Master Mezcalero: Silverio García Luis & Epifania Gómez Mejía
NOM: NOM-0162
Agave Varietal: Tobalá
Scientific Name: Agave potatorum
Place of Origin: Rancho Blanco Güilá, Oaxaca, 70442, Mexico
Fermentation: Natural Fermentation in Ocote pine wood tanks
Still Type: Clay Pot; Agave Quiote Distillation Tube
Dates of Distillation: June 2023
Total Liters: 800
ABV: 48%

Tasting Notes: COMING SOON

Tobalá (Agave potatorum)

Tobalá is the Yoda of all agaves.  It is small and cute, but fierce and wise.

Tobalá is a small broad-leafed agave that grows best in rocky craggy soil at high altitude. It takes about 8-12 years to mature, depending on climate, terroir, and other factors.
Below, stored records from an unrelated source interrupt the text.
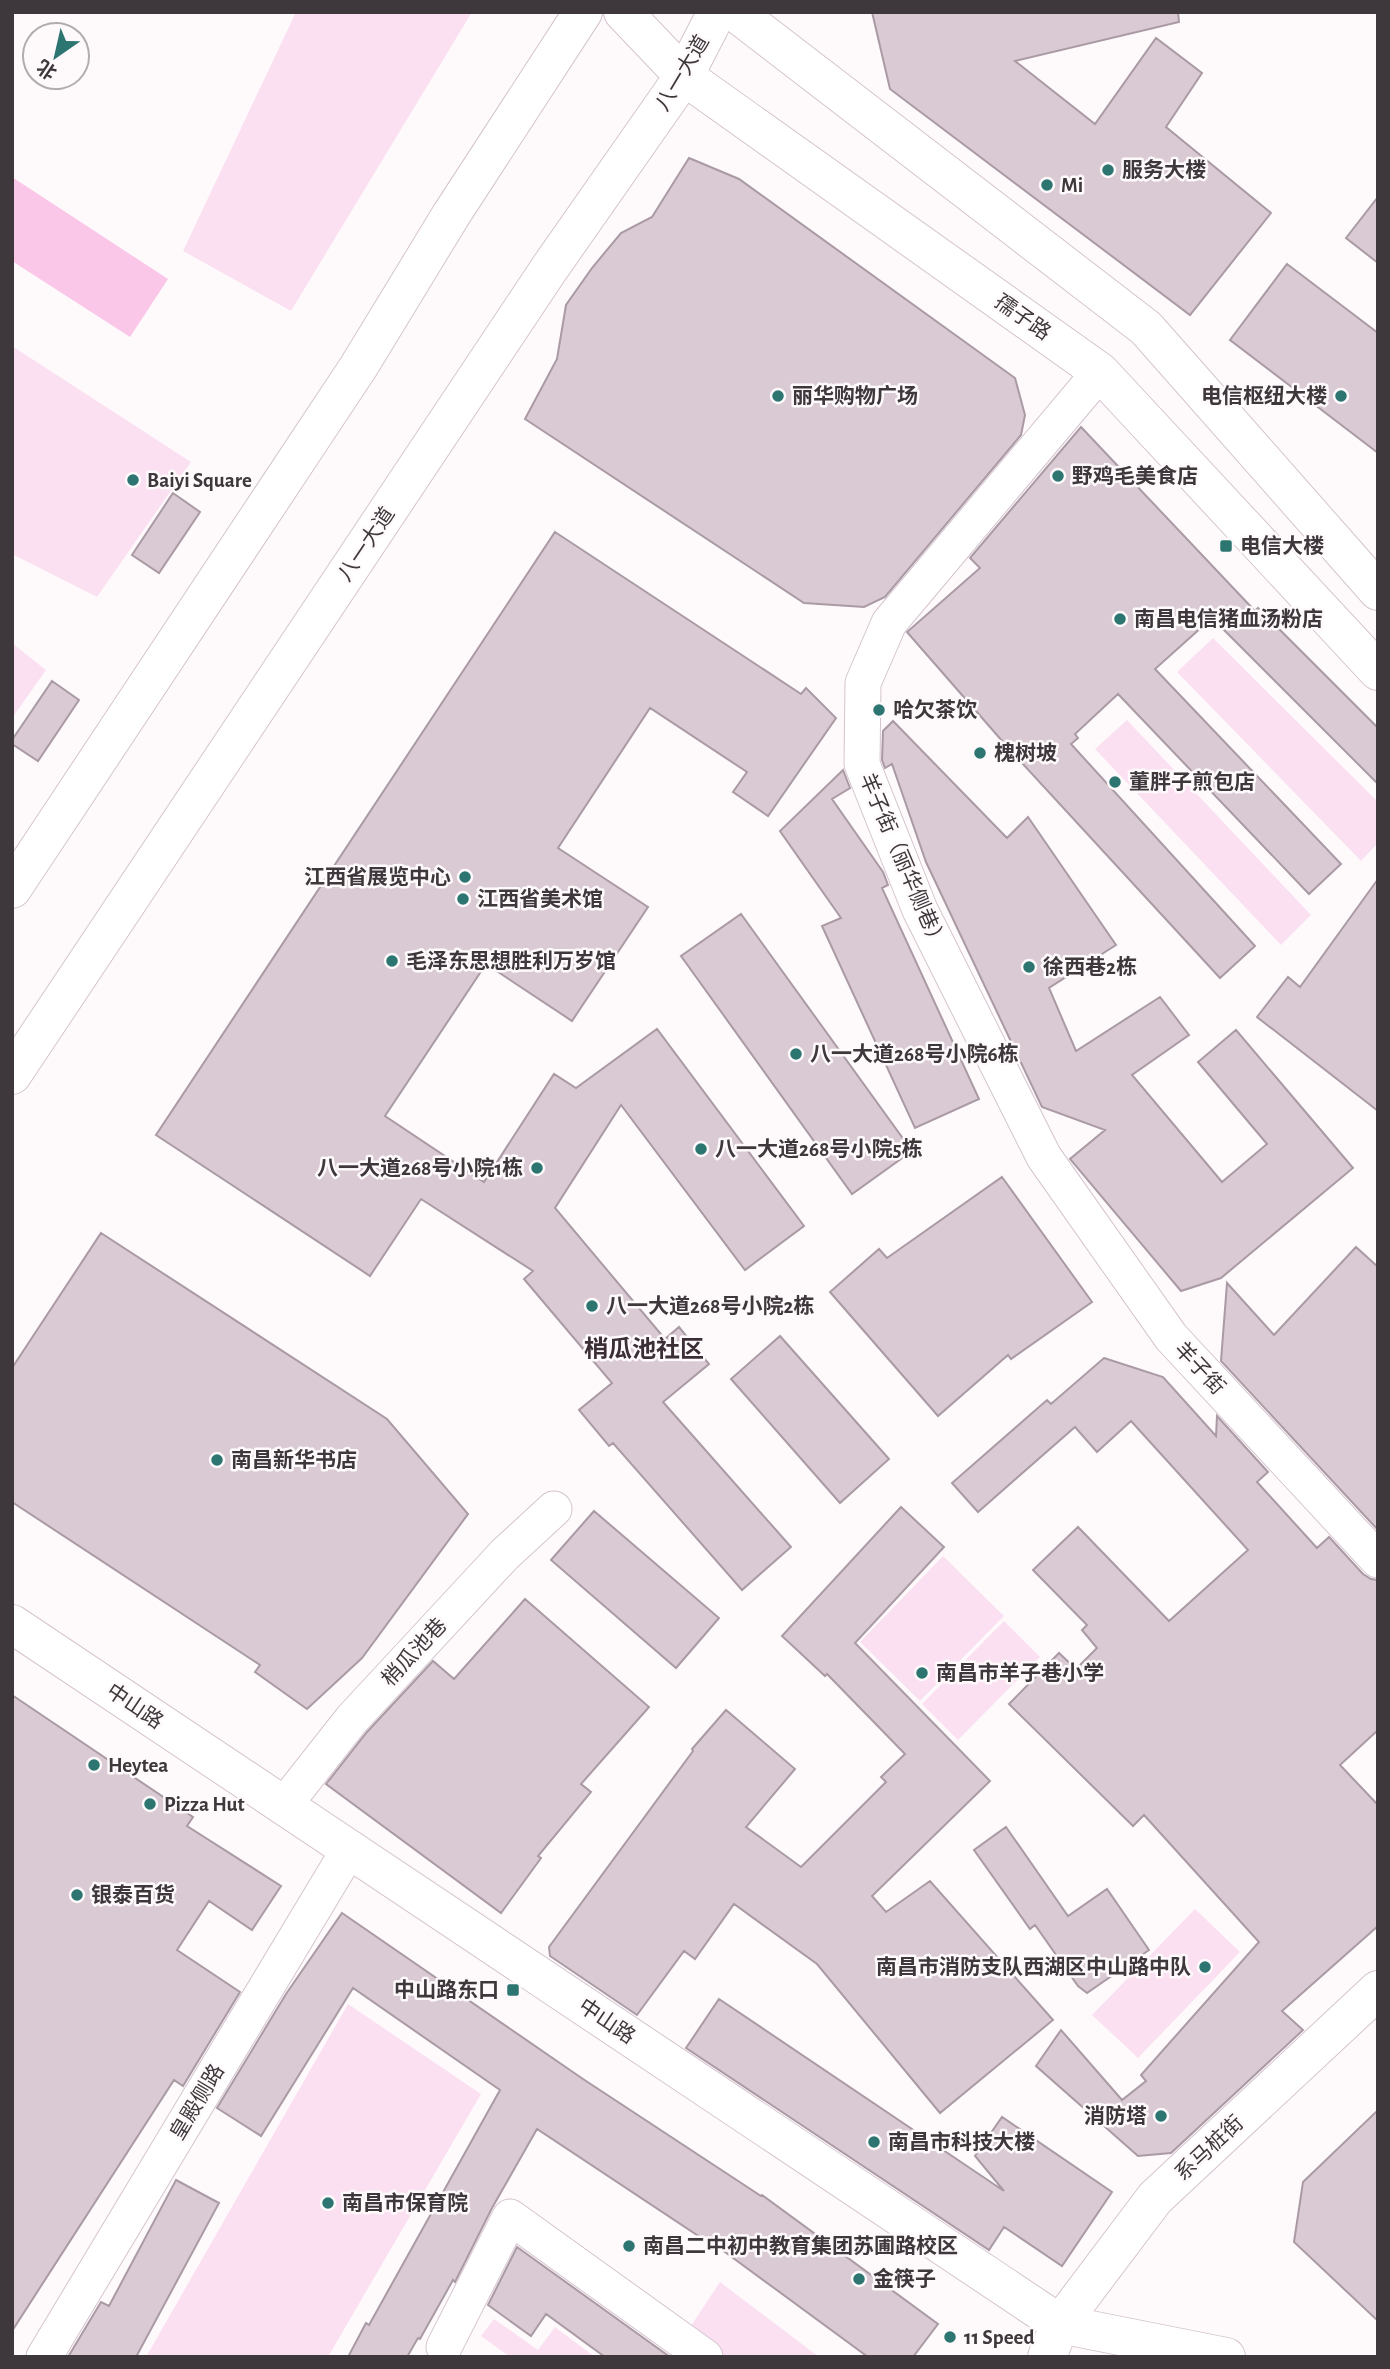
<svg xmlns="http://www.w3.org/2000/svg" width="1390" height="2369" viewBox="0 0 1390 2369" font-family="'Alegreya Sans','Noto Sans SC',sans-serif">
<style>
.green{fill:#fbe0f1}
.water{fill:#fbc7e9}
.building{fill:#dacad4;stroke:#aa9aa4;stroke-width:2}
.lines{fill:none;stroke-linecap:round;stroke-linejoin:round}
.minor-casing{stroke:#d5c4cf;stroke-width:37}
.major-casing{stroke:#d5c4cf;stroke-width:40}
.highway-casing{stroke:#d5c4cf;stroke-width:40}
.minor{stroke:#fff;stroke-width:35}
.major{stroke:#fff;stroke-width:38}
.highway{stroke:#fff;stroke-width:38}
.poi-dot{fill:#2d7571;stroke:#fefafc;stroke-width:2.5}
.labels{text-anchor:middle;stroke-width:5;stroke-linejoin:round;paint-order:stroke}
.street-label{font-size:21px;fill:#3e373b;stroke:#fefafc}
.poi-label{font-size:21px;font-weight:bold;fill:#3e373b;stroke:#fefafc;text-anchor:start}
.quarter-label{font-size:24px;font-weight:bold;fill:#3b2e36;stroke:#fefafc}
</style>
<rect width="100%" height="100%" fill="#fefafc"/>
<path class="green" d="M296 12H472L291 311 183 251Z
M12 346 191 462 97 597 12 554Z
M1213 638 1378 802V843L1361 861 1177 672Z
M12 643 46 670 12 718Z
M1127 720 1311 915 1281 945 1095 749Z
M943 1556 1004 1616 920 1701 860 1642Z
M1004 1621 1040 1657 958 1740 922 1704Z
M1195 1909 1240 1952 1138 2058 1092 2015Z
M348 2004 481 2094 328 2357H146Z
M720 2282 819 2357H720L687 2332Z
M494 2319 538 2350 555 2327 595 2357H510L481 2336Z"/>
<path class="water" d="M12 177 168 279 130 337 12 261Z"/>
<path class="building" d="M872 12H1178L1179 22 1015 61 1095 124 1156 38 1202 73 1166 127 1271 213 1190 315 890 89Z
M689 158 739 179 1015 378 1025 415 1021 435 885 597 864 607 804 603 525 419 557 359 566 305 592 268 621 233 652 217Z
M1378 197V263L1346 238Z
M1287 264 1378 333V453L1230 340Z
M1081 427 1255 611 1258 608 1378 728V784L1212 618 1155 669 1341 864 1309 894 1118 694 1075 734 1078 738 1071 744 1255 946 1220 978 1010 750 907 632 980 568 970 558Z
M173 493 200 512 159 573 132 555Z
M555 532 801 694 806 688 836 718 768 816 733 792 747 772 650 708 558 848 648 907 572 1021 486 964 385 1116 484 1182 554 1074 576 1088 657 1029 804 1226 745 1270 621 1105 555 1208 665 1339 679 1327 709 1364 663 1402 791 1547 742 1590 613 1443 609 1446 579 1410 612 1383 524 1279 533 1271 421 1199 370 1276 156 1135Z
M52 681 79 700 38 761 12 744V740Z
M893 721 1007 838 1028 817 1116 945 1049 988 1076 1051 1160 997 1189 1035 1132 1075 1222 1182 1267 1144 1198 1062 1236 1030 1353 1168 1221 1278 1181 1291 1070 1159 1105 1130 1042 1107 926 862 892 764 885 768 882 760 883 731Z
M843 770 850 788 832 799 883 872 888 885 882 888 979 1099 915 1128 822 926 841 918 780 831Z
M1378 879V1111L1257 1017 1288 977 1300 987Z
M741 914 912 1151 852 1194 681 956Z
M1002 1177 1092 1302 1011 1359 1008 1355 938 1416 830 1292 879 1249 887 1258Z
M101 1233 387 1419 468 1514 362 1658 307 1709 255 1672 260 1665 12 1502V1368Z
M1356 1247 1378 1267V1530L1221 1361 1227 1283 1274 1335Z
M780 1336 889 1459 840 1503 731 1379Z
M1104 1358 1163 1377 1216 1436 1217 1416 1268 1472 1257 1482 1317 1548 1329 1537 1363 1574 1371 1579 1378 1580V1730L1340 1765 1378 1805V1926L1282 2011 1303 2030 1171 2153 1138 2156 1036 2066 1061 2030 1122 2100 1146 2081 1141 2075 1259 1942 1144 1815 1133 1826 1009 1704 1059 1653 1076 1669 1097 1648 1082 1630 1087 1625 1033 1570 1078 1527 1169 1621 1248 1550 1131 1421 1097 1452 1075 1427 978 1512 952 1483 1047 1400 1051 1404Z
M901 1507 944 1547 855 1643 990 1781 872 1896 886 1912 930 1881 1053 2020 940 2113 817 1964 734 1904 695 1959 684 1951 637 2015 550 1956 549 1947 693 1751 692 1749 726 1710 795 1769 746 1827 801 1867 886 1782 881 1777 905 1754 827 1674 825 1676 782 1636Z
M594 1511 719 1618 676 1668 551 1560Z
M525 1599 649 1707 581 1784 591 1792 538 1856 541 1858 501 1913 326 1784 367 1732 433 1661 454 1679Z
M12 1695 193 1817 187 1826 281 1886 252 1930 209 1901 177 1950 240 1992 183 2086 174 2080 12 2331Z
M1006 1827 1068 1916 1107 1889 1149 1950 1087 1993 1078 1986 1035 1925 1030 1929 974 1850Z
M342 1913 583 2079 761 2196 762 2195 938 2324 913 2357H868L710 2241 709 2243 537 2129 492 2208 455 2282 453 2280 420 2339 418 2338 407 2357H348L366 2323 369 2325 500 2090 353 1988 261 2136 217 2108 286 1994Z
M719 1999 1004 2191 975 2156 1002 2117 1112 2192 1062 2266 1004 2227 989 2250 686 2048Z
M1378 2110V2321L1294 2242 1303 2182Z
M176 2180 219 2203 136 2357H68L101 2302 109 2306Z
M517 2247 670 2357H605L546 2314 531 2336 488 2305Z"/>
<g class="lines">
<g class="minor-casing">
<path id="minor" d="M1100 372 889 623 863 683 862 764 920 910 1044 1157 1171 1337 1378 1560
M285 1804 352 1719 505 1554 554 1509
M444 2347 510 2217 705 2357
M44 2357 350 1848"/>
</g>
<g class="major-casing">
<path id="major" d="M623 12 684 76 1100 372 1378 671
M735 12 1146 328 1378 591
M12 1624 1060 2324 1226 2357
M1047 2357 1060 2324 1155 2198 1378 1990"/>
</g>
<g class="highway-casing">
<path id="highway" d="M12 889 359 366 451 215 583 12
M12 1075 549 269 684 76 717 12"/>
</g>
<use href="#minor" class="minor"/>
<use href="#major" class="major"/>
<use href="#highway" class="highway"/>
</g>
<g class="poi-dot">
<circle cx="1108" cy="170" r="7"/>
<circle cx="1047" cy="185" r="7"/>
<circle cx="778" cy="396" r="7"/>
<circle cx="1341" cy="396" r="7"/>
<circle cx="1058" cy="476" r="7"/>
<circle cx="133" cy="480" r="7"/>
<rect x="1219" y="539" width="14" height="14" rx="3.5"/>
<circle cx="1120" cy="619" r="7"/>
<circle cx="879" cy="710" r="7"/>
<circle cx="980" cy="753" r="7"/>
<circle cx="1115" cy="782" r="7"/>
<circle cx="465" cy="877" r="7"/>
<circle cx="463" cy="899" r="7"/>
<circle cx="392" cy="961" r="7"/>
<circle cx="1029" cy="967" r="7"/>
<circle cx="796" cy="1054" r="7"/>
<circle cx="701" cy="1149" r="7"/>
<circle cx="537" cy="1168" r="7"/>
<circle cx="592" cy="1306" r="7"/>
<circle cx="217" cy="1460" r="7"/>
<circle cx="922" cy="1673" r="7"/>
<circle cx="94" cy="1765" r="7"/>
<circle cx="150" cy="1804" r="7"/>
<circle cx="77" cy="1895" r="7"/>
<circle cx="1205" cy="1967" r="7"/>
<rect x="506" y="1983" width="14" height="14" rx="3.5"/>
<circle cx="1161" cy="2116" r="7"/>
<circle cx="874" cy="2142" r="7"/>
<circle cx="328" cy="2203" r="7"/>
<circle cx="629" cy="2246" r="7"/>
<circle cx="859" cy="2279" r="7"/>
<circle cx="950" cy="2337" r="7"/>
</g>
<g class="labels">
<g class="street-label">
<text transform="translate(682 73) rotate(-59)" y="7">八一大道</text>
<text transform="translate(1023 317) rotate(35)" y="7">孺子路</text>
<text transform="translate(366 544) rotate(-56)" y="7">八一大道</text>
<text transform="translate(903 861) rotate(67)" y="7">羊子街（丽华侧巷）</text>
<text transform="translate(1200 1368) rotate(47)" y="7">羊子街</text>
<text transform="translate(414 1652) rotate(-47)" y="7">梢瓜池巷</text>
<text transform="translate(135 1706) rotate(34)" y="7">中山路</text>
<text transform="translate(607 2021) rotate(34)" y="7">中山路</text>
<text transform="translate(197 2102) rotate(-59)" y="7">皇殿侧路</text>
<text transform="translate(1209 2148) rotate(-43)" y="7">系马桩街</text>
</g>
<g class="poi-label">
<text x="1122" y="177">服务大楼</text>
<text x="1061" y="192">Mi</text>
<text x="792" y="403">丽华购物广场</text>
<text x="1327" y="403" text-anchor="end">电信枢纽大楼</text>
<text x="1072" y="483">野鸡毛美食店</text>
<text x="147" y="487">Baiyi Square</text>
<text x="1240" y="553">电信大楼</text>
<text x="1134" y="626">南昌电信猪血汤粉店</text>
<text x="893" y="717">哈欠茶饮</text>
<text x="994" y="760">槐树坡</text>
<text x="1129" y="789">董胖子煎包店</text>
<text x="451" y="884" text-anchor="end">江西省展览中心</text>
<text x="477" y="906">江西省美术馆</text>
<text x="406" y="968">毛泽东思想胜利万岁馆</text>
<text x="1043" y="974">徐西巷2栋</text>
<text x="810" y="1061">八一大道268号小院6栋</text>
<text x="715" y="1156">八一大道268号小院5栋</text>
<text x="523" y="1175" text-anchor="end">八一大道268号小院1栋</text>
<text x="606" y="1313">八一大道268号小院2栋</text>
<text x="231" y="1467">南昌新华书店</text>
<text x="936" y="1680">南昌市羊子巷小学</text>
<text x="108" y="1772">Heytea</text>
<text x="164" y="1811">Pizza Hut</text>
<text x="91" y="1902">银泰百货</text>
<text x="1191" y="1974" text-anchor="end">南昌市消防支队西湖区中山路中队</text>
<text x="499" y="1997" text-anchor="end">中山路东口</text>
<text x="1147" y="2123" text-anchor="end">消防塔</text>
<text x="888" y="2149">南昌市科技大楼</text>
<text x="342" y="2210">南昌市保育院</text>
<text x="643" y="2253">南昌二中初中教育集团苏圃路校区</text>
<text x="873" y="2286">金筷子</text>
<text x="964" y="2344">11 Speed</text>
</g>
<g class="quarter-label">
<text x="644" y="1357">梢瓜池社区</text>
</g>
</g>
<rect width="1390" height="2369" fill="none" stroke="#3e373b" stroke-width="28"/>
<g transform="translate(56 56) rotate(214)"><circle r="33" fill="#fefafc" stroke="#b1acaf" stroke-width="2"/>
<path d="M0-5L12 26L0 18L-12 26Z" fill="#2d7571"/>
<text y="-10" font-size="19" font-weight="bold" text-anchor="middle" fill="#3e373b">北</text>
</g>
</svg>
Perhaps due to the high altitudes where it flourishes, Tobalá typically yields a highly approachable yet sweet, mellow, floral mezcal with round mouth feel.  Tobalá can be cultivated and has been cultivated with some success.  Nonetheless, partially due to the long time it takes to mature, most Tobalá mezcals in the market today are prepared from wild agaves.